September’s prize for Headline of the Month goes to the sub-editor with the dry sense of humour who put these words at the top of a story about Silvio Berlusconi, the Italian prime minister: “Berlusconi is Best Leader in Italy’s History, says Berlusconi.”
The story itself quotes Berlusconi as telling a news conference in Sardinia, where he was hosting talks with Spanish premier José Luis Rodríguez Zapatero: “I sincerely believe I am by far the best prime minister Italy has had in its 150-year history.” So the headline, if not the sentiment behind it, cannot be faulted for lack of accuracy.

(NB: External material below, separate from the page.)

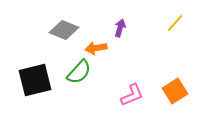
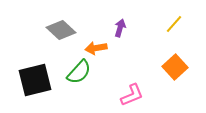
yellow line: moved 1 px left, 1 px down
gray diamond: moved 3 px left; rotated 20 degrees clockwise
orange square: moved 24 px up; rotated 10 degrees counterclockwise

From a European Union perspective, it’s somewhat surprising that the extraordinary financial crisis we’ve been living through has not generated more pressure for another big push at EU integration – if not in the political sphere, then at least in the economic one. According to conventional EU wisdom, it usually takes a crisis to make Europeans understand why closer integration is a good thing. But on this occasion, it’s not happening – or at least, not yet.
For the perfect explanation as to why this should be so, I recommend an article by Otmar Issing, the European Central Bank’s former chief economist, in the latest issue of the journal Europe’s World. Issing’s article discusses the merits of issuing common bonds for the 16-nation eurozone – an initiative that would, in theory, mark a major step forward in European integration – and comes down firmly against the proposal.